Reports like this indicate an increase in tension and forms of everyday conflict directly related to an imposed intimacy and from which, given the health crisis, it is not possible to escape.
Thus, it is in the texture of pandemic everyday life in favelas, inside the houses, in precariousness, in the work of care and in the burdens of being and performing like a mother (the expected one at least), that we can find some lines of analysis that allow us to advance in the understanding of possible forms of intimacy during COVID-19. In contexts marked by precariousness, especially material precariousness, and by the everyday difficulty of cohabitation, the pandemic retraces the forms of co-existence, modifying the ways in which intimacies are built and experienced. I tried to show how the pandemic creates, recreates and intensifies relationships of vulnerability that are not restricted to the prevention of the virus, but include the conformation of domestic spaces and women's private lives to the virus.
Acknowledgements
This research was funded by São Paulo Research Foundation (Grant n. 2015/26671-4). I want to thank all the women from Complexo that shared with me their stories and their lives, even during the pandemic.
Notes
For ethical reasons, and in order to limit the possibility of readers identifying the places I describe, I changed the name of the favelas.
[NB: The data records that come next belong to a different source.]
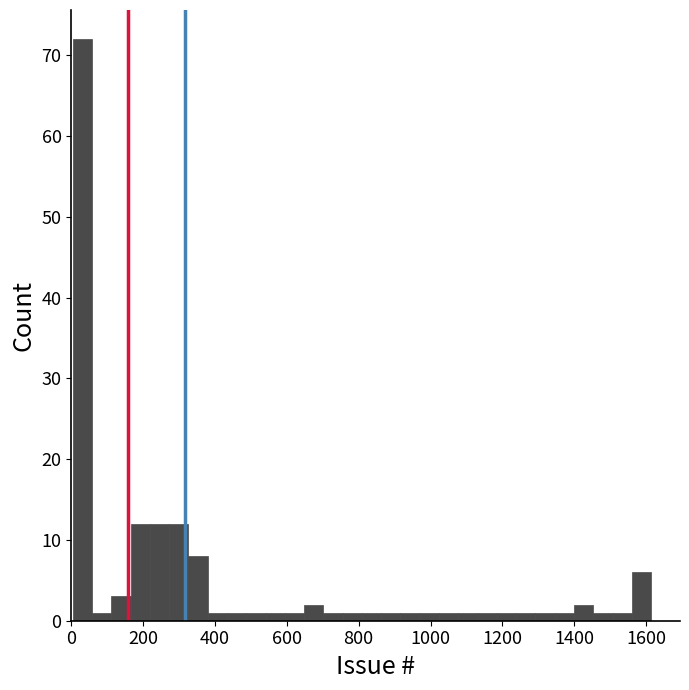

Read against the x-axis, roughly where is the centre of the tallest bar?

40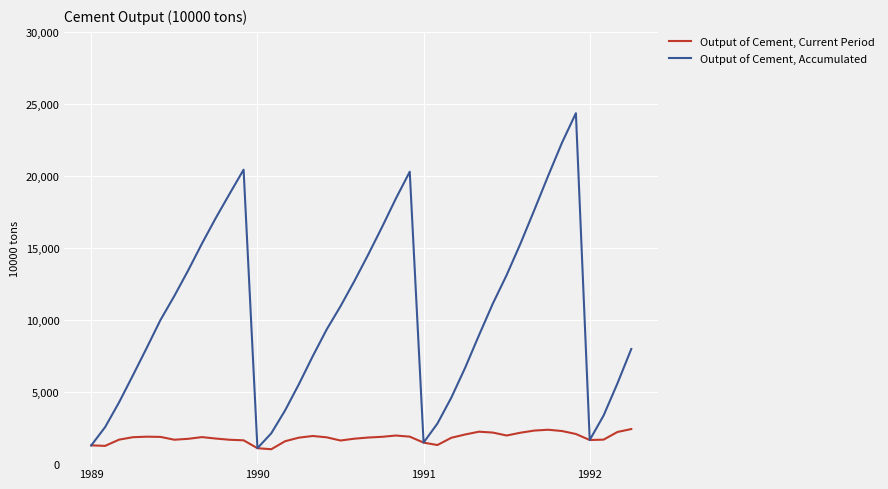

Rank the series by their average value, from highest to lowest.

Output of Cement, Accumulated, Output of Cement, Current Period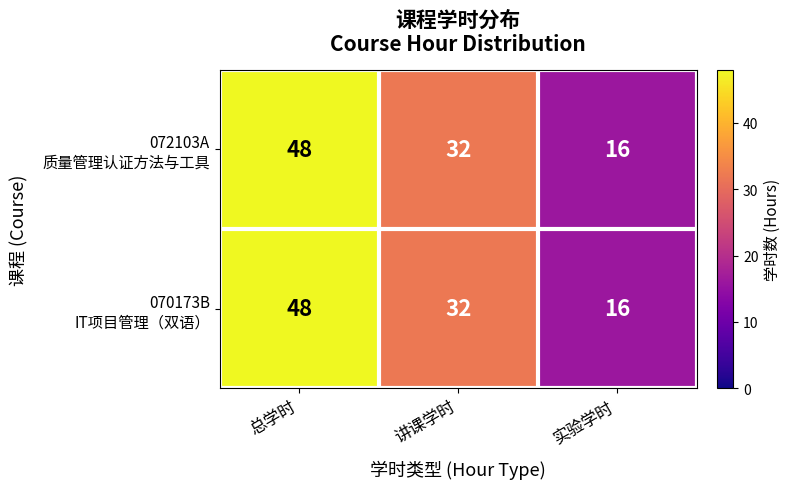

At which category is the sum across all series the highest?

总学时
Carolina Parreiras and Viviane Mattar (2020) developed a recent piece on the challenges of staying alive and fighting the virus, the risk of starvation and the necropolitical forms of government in place in Brazil with the far-right president Jair Bolsonaro.
Mattar and colleagues (2020) propose the idea of ‘community distancing’: there is less contact with environments outside of the favela, but this isolation from other territories is experienced together, in community, while residents circulate within the territory of the favela.
This article stems from my broader research on the theme of the occurrence, and the ways of naming, sexual violence (which I use as an umbrella term) against adolescents in favelas.
Camila Fernandes (2017), while researching in a favela in Rio de Janeiro, talks about ‘nervous mothers’ and an ‘economy of intensity’, in which children become targets for the expression of the broader moods and anger of these women.
I refer mainly to the works of Denise Pimenta (2019) and Monica Onyango and colleagues (2019) on gender and sexuality issues in epidemic and post-epidemic contexts.